"As always, victory finds a hundred fathers, but defeat is an orphan."
Galeazzo Ciano (1903–1944), Italian politician.
Speech (September 9, 1942).
Warnings ignored, says retired Marine
By Rick Rogers
UNION-TRIBUNE STAFF WRITER
April 16, 2004
Retired Marine Gen. Anthony Zinni wondered aloud yesterday how Defense Secretary Donald Rumsfeld could be caught off guard by the chaos in Iraq that has killed nearly 100 Americans in recent weeks and led to his announcement that 20,000 U.S. troops would be staying there instead of returning home as planned.
"I'm surprised that he is surprised because there was a lot of us who were telling him that it was going to be thus," said Zinni, a Marine for 39 years and the former commander of the U.S. Central Command. "Anyone could know the problems they were going to see. How could they not?"
At a Pentagon news briefing yesterday, Rumsfeld said he could not have estimated how many troops would be killed in the past week.
Zinni made his comments during an interview with The San Diego Union-Tribune before giving a speech last night at the University of San Diego's Joan B. Kroc Institute for Peace & Justice as part of its distinguished lecturer series.
For years Zinni said he cautioned U.S. officials that an Iraq without Saddam Hussein would likely be more dangerous to U.S. interests than one with him because of the ethnic and religious clashes that would be unleashed.
"I think that some heads should roll over Iraq," Zinni said. "I think the president got some bad advice."

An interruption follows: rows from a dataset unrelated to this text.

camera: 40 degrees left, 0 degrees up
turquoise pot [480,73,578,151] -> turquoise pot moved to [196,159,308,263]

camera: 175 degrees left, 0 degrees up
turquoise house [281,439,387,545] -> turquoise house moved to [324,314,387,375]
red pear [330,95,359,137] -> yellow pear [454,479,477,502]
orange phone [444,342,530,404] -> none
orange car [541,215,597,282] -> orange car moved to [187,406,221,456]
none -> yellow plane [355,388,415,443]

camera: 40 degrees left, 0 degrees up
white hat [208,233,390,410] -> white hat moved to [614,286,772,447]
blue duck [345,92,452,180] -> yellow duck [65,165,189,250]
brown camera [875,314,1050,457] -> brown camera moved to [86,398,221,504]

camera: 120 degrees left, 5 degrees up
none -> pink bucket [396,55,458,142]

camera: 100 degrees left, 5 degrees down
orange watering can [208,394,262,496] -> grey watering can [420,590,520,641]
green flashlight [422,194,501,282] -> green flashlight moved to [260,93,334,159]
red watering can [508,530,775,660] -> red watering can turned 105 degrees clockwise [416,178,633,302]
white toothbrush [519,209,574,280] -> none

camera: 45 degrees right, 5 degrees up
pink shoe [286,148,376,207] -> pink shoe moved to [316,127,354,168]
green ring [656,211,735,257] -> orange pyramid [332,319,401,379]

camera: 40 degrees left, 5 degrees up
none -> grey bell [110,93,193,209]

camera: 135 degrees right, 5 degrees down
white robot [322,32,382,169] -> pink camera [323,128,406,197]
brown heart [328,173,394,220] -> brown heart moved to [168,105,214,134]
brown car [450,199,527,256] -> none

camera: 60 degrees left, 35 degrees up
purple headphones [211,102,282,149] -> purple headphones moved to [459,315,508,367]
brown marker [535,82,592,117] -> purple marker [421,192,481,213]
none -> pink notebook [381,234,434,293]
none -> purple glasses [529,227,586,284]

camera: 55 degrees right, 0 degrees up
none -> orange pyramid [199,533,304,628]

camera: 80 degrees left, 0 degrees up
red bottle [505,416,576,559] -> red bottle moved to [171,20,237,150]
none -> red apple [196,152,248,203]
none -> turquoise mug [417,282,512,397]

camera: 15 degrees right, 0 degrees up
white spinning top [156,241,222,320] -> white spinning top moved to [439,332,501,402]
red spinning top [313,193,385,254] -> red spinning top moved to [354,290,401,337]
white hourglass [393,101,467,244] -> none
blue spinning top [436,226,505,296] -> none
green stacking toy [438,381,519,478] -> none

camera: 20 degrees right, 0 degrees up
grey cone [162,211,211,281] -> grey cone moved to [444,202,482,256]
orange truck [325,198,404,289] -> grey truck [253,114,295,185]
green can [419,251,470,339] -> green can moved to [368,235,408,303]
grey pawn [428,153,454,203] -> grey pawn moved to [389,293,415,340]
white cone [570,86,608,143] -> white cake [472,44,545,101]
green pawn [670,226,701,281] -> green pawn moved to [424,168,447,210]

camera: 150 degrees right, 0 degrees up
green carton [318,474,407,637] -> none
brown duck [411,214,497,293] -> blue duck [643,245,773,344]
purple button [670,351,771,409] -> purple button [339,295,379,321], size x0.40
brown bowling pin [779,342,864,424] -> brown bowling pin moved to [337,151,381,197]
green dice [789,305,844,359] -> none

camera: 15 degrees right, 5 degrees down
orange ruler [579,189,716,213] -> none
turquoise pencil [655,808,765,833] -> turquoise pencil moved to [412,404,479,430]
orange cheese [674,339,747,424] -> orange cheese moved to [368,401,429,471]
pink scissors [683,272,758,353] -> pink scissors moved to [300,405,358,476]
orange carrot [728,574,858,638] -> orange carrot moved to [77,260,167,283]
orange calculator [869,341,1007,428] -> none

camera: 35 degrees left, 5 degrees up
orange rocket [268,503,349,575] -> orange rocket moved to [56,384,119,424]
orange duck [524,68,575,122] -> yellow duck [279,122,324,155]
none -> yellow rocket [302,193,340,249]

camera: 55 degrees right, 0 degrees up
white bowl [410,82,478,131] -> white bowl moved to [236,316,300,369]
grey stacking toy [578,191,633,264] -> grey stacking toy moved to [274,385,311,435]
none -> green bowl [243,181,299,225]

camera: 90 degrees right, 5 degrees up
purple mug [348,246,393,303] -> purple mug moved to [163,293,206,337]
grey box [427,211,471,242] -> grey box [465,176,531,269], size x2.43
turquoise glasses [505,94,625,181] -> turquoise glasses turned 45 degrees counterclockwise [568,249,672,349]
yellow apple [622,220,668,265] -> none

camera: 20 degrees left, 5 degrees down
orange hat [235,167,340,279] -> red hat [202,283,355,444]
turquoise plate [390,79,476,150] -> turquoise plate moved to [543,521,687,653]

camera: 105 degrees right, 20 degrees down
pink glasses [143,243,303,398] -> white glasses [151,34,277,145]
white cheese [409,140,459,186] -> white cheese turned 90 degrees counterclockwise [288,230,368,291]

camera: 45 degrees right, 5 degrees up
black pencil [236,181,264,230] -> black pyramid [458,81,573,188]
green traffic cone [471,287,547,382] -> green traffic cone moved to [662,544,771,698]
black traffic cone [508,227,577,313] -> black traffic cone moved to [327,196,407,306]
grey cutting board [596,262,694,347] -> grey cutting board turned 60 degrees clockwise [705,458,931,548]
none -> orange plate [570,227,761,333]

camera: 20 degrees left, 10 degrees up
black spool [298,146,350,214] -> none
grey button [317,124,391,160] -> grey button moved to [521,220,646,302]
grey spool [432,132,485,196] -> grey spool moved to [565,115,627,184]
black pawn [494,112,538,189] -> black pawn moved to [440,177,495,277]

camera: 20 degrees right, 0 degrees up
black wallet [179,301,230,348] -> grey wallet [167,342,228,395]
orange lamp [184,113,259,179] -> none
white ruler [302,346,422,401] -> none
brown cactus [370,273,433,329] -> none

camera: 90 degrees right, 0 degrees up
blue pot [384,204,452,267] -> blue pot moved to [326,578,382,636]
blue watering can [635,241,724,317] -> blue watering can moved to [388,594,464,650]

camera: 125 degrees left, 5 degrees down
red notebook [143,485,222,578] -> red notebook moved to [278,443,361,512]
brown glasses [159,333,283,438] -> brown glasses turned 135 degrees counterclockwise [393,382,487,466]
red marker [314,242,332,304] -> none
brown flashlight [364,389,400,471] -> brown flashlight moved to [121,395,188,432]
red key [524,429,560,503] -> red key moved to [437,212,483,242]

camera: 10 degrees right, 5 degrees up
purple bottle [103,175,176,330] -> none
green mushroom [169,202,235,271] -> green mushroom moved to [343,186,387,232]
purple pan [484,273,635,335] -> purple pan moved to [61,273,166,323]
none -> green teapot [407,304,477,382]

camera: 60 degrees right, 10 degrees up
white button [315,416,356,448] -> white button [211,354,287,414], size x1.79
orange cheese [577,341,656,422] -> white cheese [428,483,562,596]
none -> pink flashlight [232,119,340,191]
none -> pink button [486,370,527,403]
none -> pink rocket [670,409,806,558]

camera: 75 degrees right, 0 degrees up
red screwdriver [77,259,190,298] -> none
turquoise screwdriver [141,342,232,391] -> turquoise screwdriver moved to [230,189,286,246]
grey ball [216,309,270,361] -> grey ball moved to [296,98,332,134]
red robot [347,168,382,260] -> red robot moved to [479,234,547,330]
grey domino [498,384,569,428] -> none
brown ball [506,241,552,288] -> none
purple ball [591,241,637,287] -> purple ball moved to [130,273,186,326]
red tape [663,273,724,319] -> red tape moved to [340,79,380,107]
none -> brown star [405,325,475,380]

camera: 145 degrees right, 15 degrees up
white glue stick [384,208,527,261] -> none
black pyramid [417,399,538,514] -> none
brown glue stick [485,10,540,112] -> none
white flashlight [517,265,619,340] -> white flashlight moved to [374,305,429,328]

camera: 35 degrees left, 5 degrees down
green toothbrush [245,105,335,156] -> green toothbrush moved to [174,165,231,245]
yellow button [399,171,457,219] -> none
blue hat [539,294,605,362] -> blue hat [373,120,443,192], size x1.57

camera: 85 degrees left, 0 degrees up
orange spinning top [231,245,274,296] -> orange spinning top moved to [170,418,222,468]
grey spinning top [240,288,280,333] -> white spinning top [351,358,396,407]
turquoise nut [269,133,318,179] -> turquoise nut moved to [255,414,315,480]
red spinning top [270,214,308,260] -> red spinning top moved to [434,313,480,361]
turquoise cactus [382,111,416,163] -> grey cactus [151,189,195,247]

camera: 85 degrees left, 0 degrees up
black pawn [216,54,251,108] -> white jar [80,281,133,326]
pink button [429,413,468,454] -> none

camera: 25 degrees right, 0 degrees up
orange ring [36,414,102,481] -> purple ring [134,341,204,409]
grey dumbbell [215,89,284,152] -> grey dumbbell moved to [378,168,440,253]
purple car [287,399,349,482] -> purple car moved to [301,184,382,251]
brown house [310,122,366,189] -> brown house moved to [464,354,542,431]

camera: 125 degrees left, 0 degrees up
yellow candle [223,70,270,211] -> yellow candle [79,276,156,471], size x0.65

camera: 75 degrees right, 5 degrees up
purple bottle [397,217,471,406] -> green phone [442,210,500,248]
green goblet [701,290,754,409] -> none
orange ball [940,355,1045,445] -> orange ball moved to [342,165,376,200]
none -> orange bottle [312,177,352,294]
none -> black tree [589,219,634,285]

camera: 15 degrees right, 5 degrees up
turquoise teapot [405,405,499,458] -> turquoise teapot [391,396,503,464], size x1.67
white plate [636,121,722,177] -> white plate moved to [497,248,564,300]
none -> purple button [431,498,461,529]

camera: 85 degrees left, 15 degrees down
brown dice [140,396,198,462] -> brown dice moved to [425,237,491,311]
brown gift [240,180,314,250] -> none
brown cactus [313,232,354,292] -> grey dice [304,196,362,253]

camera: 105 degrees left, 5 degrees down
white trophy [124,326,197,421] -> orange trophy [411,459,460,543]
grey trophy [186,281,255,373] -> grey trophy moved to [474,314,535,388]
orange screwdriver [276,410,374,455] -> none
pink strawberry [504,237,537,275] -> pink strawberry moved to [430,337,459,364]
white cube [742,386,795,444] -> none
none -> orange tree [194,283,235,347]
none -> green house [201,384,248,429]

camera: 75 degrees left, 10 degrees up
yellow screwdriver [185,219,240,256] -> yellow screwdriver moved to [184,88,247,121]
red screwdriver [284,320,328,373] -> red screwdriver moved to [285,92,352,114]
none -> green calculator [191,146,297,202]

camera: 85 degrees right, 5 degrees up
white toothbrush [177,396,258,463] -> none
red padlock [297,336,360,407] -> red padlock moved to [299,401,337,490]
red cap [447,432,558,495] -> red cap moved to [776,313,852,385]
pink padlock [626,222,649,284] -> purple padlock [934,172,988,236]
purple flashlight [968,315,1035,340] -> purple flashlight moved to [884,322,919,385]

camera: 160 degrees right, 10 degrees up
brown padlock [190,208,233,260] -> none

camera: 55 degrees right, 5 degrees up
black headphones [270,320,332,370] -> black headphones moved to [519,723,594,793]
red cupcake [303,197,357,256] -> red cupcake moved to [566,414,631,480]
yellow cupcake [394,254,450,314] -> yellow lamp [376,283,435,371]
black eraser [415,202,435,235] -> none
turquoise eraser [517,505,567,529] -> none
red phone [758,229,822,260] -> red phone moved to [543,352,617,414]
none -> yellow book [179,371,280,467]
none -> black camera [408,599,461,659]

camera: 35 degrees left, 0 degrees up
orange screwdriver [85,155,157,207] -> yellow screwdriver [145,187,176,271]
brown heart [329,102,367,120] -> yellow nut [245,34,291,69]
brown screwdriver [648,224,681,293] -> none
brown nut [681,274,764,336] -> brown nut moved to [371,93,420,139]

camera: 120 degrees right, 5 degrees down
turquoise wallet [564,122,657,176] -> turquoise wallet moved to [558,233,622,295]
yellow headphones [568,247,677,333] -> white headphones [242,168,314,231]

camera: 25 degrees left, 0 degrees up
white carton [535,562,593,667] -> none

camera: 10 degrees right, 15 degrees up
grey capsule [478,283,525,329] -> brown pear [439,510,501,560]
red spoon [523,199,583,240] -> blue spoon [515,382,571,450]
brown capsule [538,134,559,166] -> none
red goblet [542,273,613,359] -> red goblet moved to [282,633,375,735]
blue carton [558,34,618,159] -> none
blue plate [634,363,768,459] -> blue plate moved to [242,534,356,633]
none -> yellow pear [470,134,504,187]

Known as the "Warrior Diplomat," Zinni is not a peace activist by nature or training, having led troops in Vietnam, commanded rescue operations in Somalia and directed strikes against Iraq and al Qaeda.
He once commanded the 1st Marine Expeditionary Force at Camp Pendleton.
Out of uniform, Zinni was a troubleshooter for the U.S. government in Africa, Asia and Europe and served as special envoy to the Middle East under the Bush administration for a time before his reservations over the Iraq war and its aftermath caused him to resign and oppose it.
Not even Zinni's resumé could shield him from the accusations that followed.
"I've been called a traitor and a turncoat for mentioning these things," said Zinni, 60. The problems in Iraq are being caused, he said, by poor planning and shortsightedness, such as disbanding the Iraqi army and being unable to provide security.
Zinni said the United States must now rely on the U.N. to pull its "chestnuts out of the fire in Iraq."
"We're betting on the U.N., who we blew off and ridiculed during the run-up to the war," Zinni said. "Now we're back with hat in hand. It would be funny if not for the lives lost."
Several things have to happen to get Iraq back on course, whether the U.N. decides to step in or not, Zinni said.
Improving security for American forces and the Iraqi people is at the top of the list followed closely by helping the working class with economic projects.
But it's not the lack of a comprehensive American plan for Iraq nor the surging violence that has cost allied troops their lives – including about 30 Camp Pendleton Marines – that most concerns Zinni.
"In the end, the Iraqis themselves have to want to rebuild their country more than we do," Zinni said. "But I don't see that right now. I see us doing everything.
"I spent two years in Vietnam, and I've seen this movie before," he said. "They have to be willing to do more or else it is never going to work."
Last night at the Kroc institute during his speech "From the Battlefield to the Negotiating Table: Preventing Deadly Conflict," Zinni detailed the approach he believes the United States should take in the Middle East.
He told an overflow crowd that the United States tries to grapple with individual issues in Middle East instead of seeing them as elements of a broader question.
"We need to step back and get a grand strategy," he said.